У Иржика кровь ударила в голову.

— Я сказал что-то неприятное для вас, господин? — озабоченно спросил старик.

— Нет, нет! Рассказывайте. Сколько я скитаюсь по свету, но еще не встречал никого, кто столько знал бы о семье моего короля. Я видел только двух его детей — Фридриха Генриха и Рупрехта, которого должны были назвать Пршемыслом, потому что он родился в Праге. Королева бежала из Праги перед самыми родами… — Иржик умолк. Потом продолжил: — Юность я провел в городе Кромержиж на Мораве. Там есть храм святого Морица.

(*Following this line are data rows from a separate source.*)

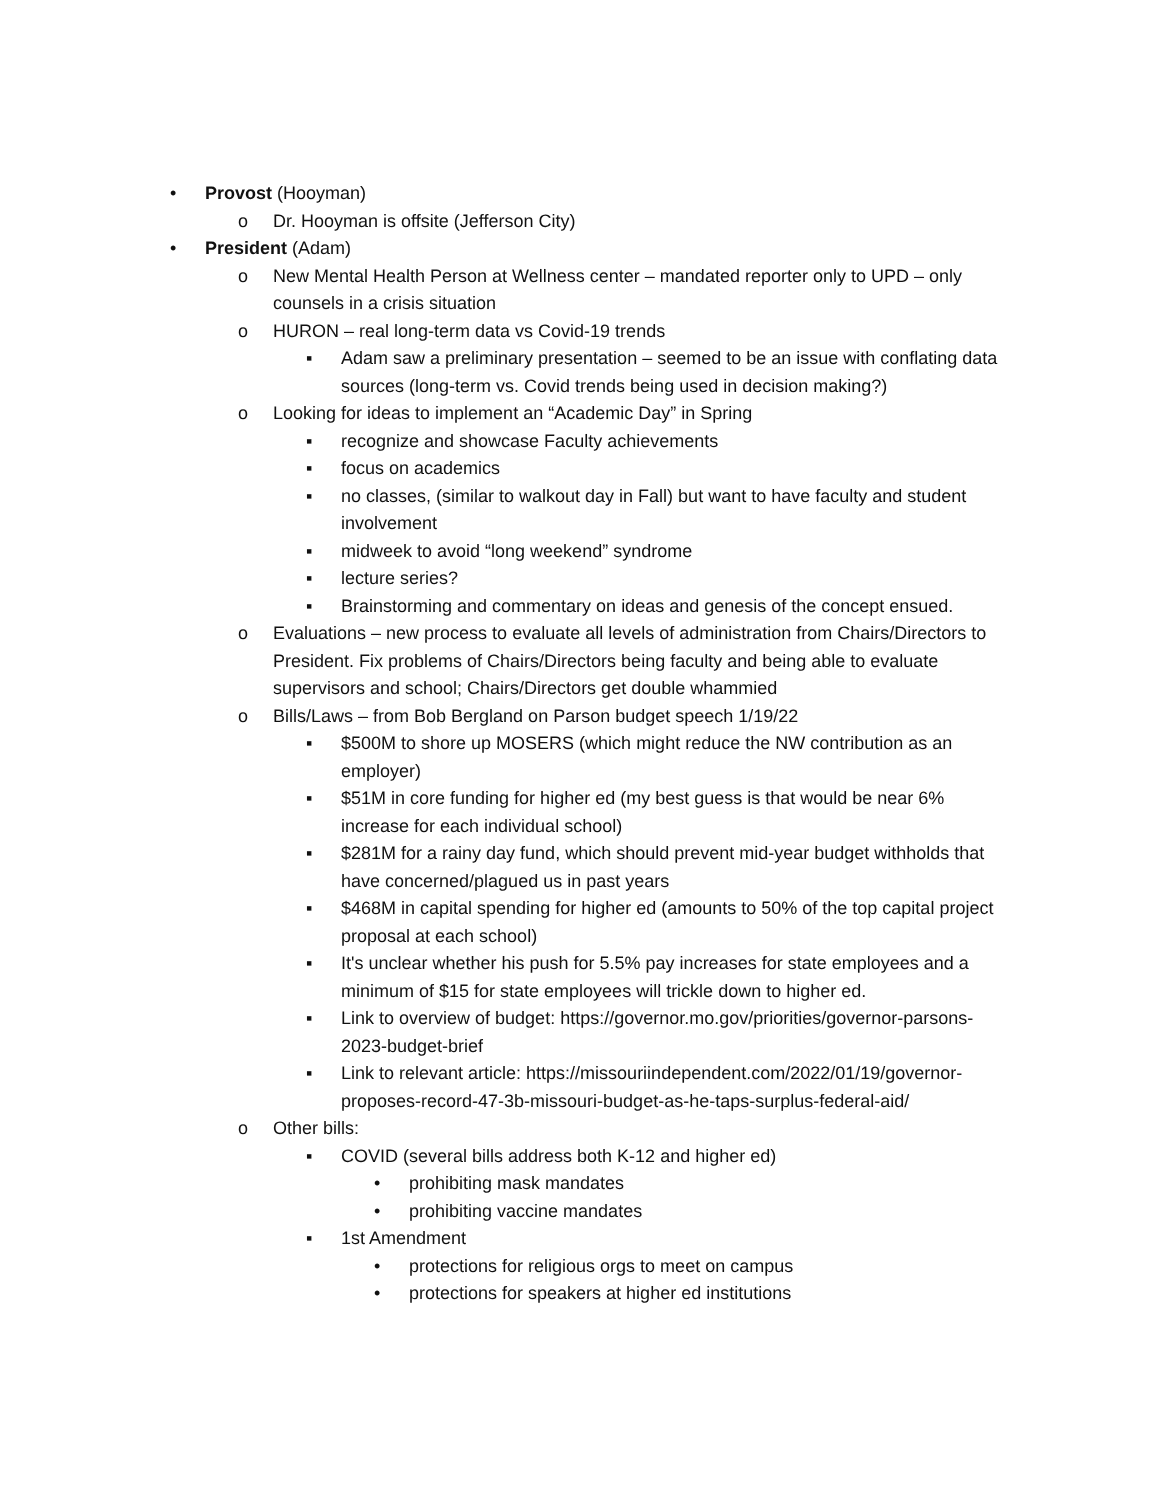• Provost (Hooyman)
o Dr. Hooyman is offsite (Jefferson City)
• President (Adam)
o New Mental Health Person at Wellness center – mandated reporter only to UPD – only counsels in a crisis situation
o HURON – real long-term data vs Covid-19 trends
▪ Adam saw a preliminary presentation – seemed to be an issue with conflating data sources (long-term vs. Covid trends being used in decision making?)
o Looking for ideas to implement an “Academic Day” in Spring
▪ recognize and showcase Faculty achievements
▪ focus on academics
▪ no classes, (similar to walkout day in Fall) but want to have faculty and student involvement
▪ midweek to avoid “long weekend” syndrome
▪ lecture series?
▪ Brainstorming and commentary on ideas and genesis of the concept ensued.
o Evaluations – new process to evaluate all levels of administration from Chairs/Directors to President. Fix problems of Chairs/Directors being faculty and being able to evaluate supervisors and school; Chairs/Directors get double whammied
o Bills/Laws – from Bob Bergland on Parson budget speech 1/19/22
▪ $500M to shore up MOSERS (which might reduce the NW contribution as an employer)
▪ $51M in core funding for higher ed (my best guess is that would be near 6% increase for each individual school)
▪ $281M for a rainy day fund, which should prevent mid-year budget withholds that have concerned/plagued us in past years
▪ $468M in capital spending for higher ed (amounts to 50% of the top capital project proposal at each school)
▪ It's unclear whether his push for 5.5% pay increases for state employees and a minimum of $15 for state employees will trickle down to higher ed.
▪ Link to overview of budget: https://governor.mo.gov/priorities/governor-parsons-2023-budget-brief
▪ Link to relevant article: https://missouriindependent.com/2022/01/19/governor-proposes-record-47-3b-missouri-budget-as-he-taps-surplus-federal-aid/
o Other bills:
▪ COVID (several bills address both K-12 and higher ed)
• prohibiting mask mandates
• prohibiting vaccine mandates
▪ 1st Amendment
• protections for religious orgs to meet on campus
• protections for speakers at higher ed institutions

— Мориц был христианским воителем, как я слышал, — сказал старец. — Он командовал римским легионом, в котором солдаты-христиане не желали приносить жертвы идолам. За это император Диоклетиан{160} велел их всех убить. Много крови было пролито по таким вот неразумным причинам. Я верю только в свой фарфор.

И он принялся на все лады нахваливать фарфор, хотя Иржик его уже не слушал.

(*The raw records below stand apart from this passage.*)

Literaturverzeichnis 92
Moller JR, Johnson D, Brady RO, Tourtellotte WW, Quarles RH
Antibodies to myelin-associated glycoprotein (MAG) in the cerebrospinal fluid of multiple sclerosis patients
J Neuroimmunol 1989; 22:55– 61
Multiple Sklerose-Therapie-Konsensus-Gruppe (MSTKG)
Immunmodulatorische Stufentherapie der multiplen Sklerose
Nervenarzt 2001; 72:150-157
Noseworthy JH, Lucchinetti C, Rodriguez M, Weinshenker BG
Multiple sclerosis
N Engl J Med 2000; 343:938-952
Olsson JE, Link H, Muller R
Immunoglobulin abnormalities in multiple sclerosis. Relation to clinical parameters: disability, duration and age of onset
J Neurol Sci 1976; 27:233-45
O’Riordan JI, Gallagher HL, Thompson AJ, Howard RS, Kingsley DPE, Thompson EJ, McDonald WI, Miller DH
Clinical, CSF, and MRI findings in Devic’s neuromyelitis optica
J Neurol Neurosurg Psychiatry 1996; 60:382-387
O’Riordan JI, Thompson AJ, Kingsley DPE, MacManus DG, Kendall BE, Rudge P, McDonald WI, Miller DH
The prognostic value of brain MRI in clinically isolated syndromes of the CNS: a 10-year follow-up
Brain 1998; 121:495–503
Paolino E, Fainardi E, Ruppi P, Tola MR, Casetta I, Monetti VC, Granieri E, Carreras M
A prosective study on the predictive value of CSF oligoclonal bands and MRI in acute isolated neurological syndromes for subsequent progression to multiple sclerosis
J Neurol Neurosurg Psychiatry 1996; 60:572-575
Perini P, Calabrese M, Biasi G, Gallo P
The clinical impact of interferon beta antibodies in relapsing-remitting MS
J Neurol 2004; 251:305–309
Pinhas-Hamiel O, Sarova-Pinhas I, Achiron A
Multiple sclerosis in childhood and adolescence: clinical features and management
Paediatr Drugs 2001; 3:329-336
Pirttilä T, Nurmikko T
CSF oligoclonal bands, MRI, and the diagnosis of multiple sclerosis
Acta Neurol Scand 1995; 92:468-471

А за окном экипажа мелькали луга с черно-белыми коровами, деревенские дома с узкими фронтонами, каналы с пузатыми лодками на них, разноцветные мостики, дамбы, поля гвоздик и маков, аллеи тополей и ольхи, вербы на болотах, все то, что он видел и день и два назад.

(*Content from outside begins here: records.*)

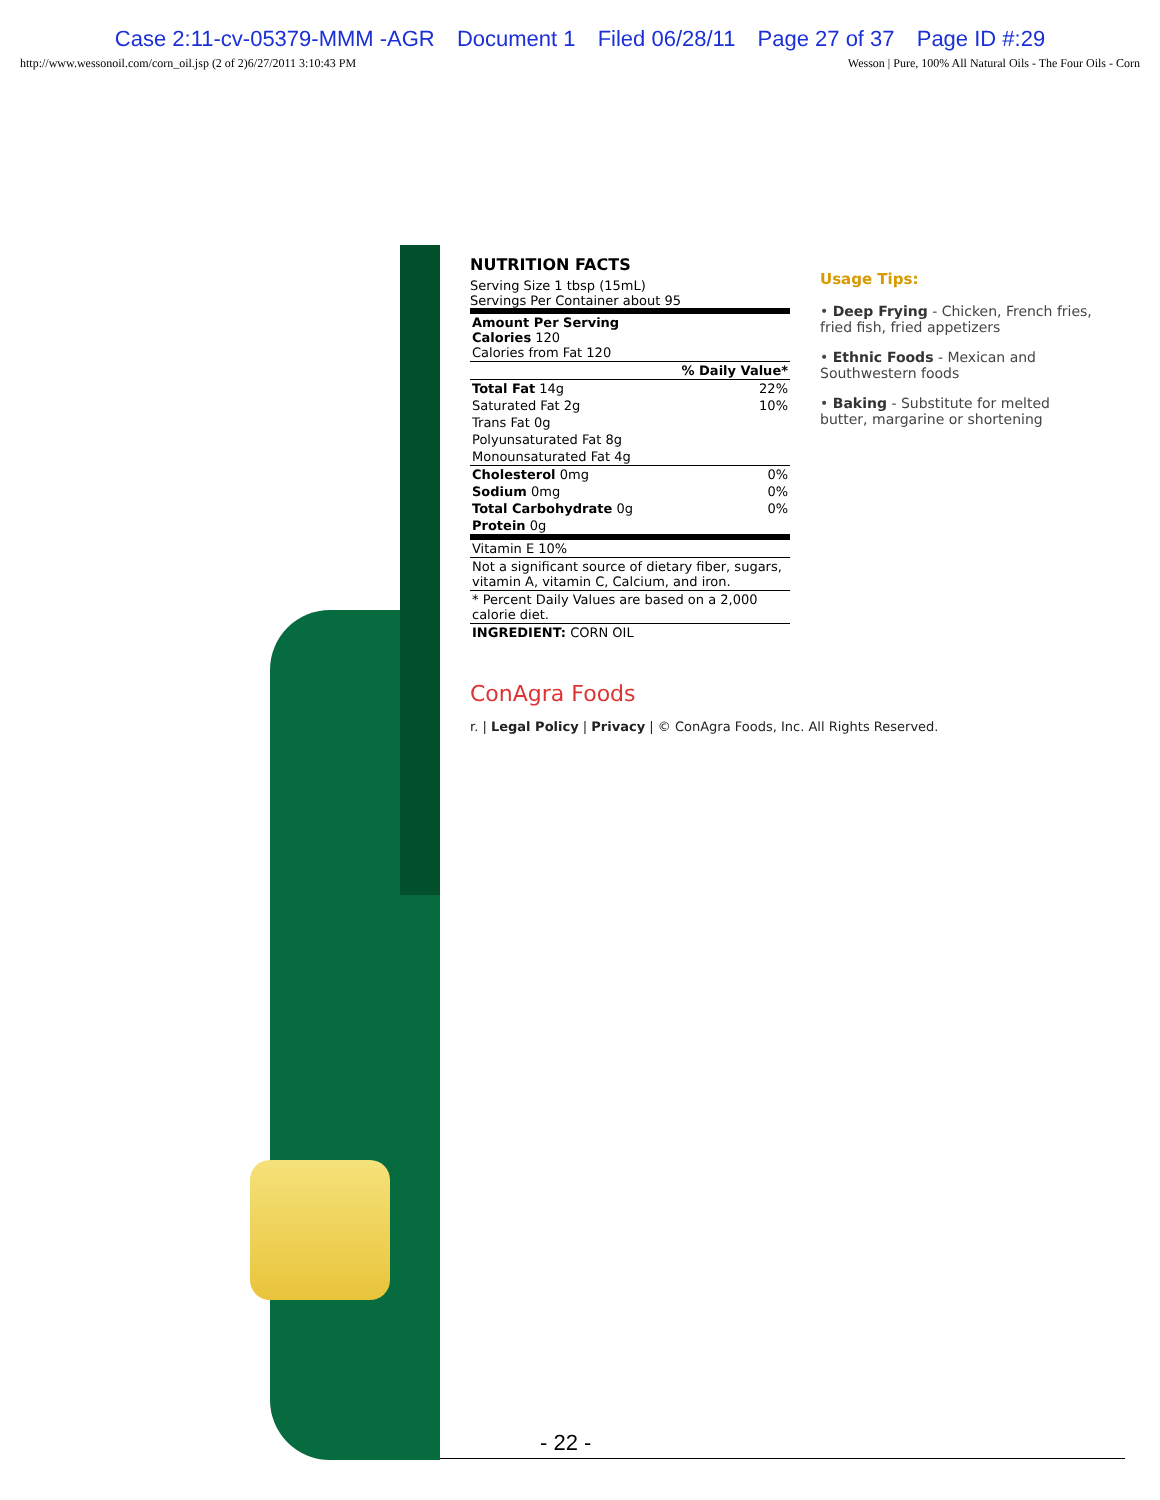Case 2:11-cv-05379-MMM -AGR Document 1 Filed 06/28/11 Page 27 of 37 Page ID #:29
http://www.wessonoil.com/corn_oil.jsp (2 of 2)6/27/2011 3:10:43 PM Wesson | Pure, 100% All Natural Oils - The Four Oils - Corn
NUTRITION FACTS
Serving Size 1 tbsp (15mL)
Servings Per Container about 95
| Amount Per Serving Calories 120 Calories from Fat 120 | |
| % Daily Value* | |
| Total Fat 14g | 22% |
| Saturated Fat 2g | 10% |
| Trans Fat 0g | |
| Polyunsaturated Fat 8g | |
| Monounsaturated Fat 4g | |
| Cholesterol 0mg | 0% |
| Sodium 0mg | 0% |
| Total Carbohydrate 0g | 0% |
| Protein 0g | |
| Vitamin E 10% | |
| Not a significant source of dietary fiber, sugars, vitamin A, vitamin C, Calcium, and iron. | |
| * Percent Daily Values are based on a 2,000 calorie diet. | |
| INGREDIENT: CORN OIL | |
Usage Tips:
• Deep Frying - Chicken, French fries, fried fish, fried appetizers
• Ethnic Foods - Mexican and Southwestern foods
• Baking - Substitute for melted butter, margarine or shortening
ConAgra Foods
r. | Legal Policy | Privacy | © ConAgra Foods, Inc. All Rights Reserved.
- 22 -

— Моя земля похожа на вашу, но в ней больше разнообразия! — сказал Иржик.

— Вашу землю создал бог, а нашу — люди, — заметил господин Остерхоут. — Все люди занимаются делом, которое кто-то когда-то начал. Особенно мы, голландцы.

Так за разговором они добрались до Делфта, который оказался миниатюрным Роттердамом, с точно таким же собором, узкими и аккуратными домиками на площадях и с цветами на окнах.

Господин Остерхоут пригласил Иржика к себе на ночлег.

— Люблю гостей, — сказал он, — не выношу одиночества. Всех моих родных унесла чума. Это мне наказание за грехи, которых я не совершал.

За столом прислуживала глухая старуха в длинной черной юбке, в белом чепце на лысой голове и деревянных башмаках на босу ногу.

— А я пока что еще не наказан за грехи, которые уже совершил, — сказал Иржик.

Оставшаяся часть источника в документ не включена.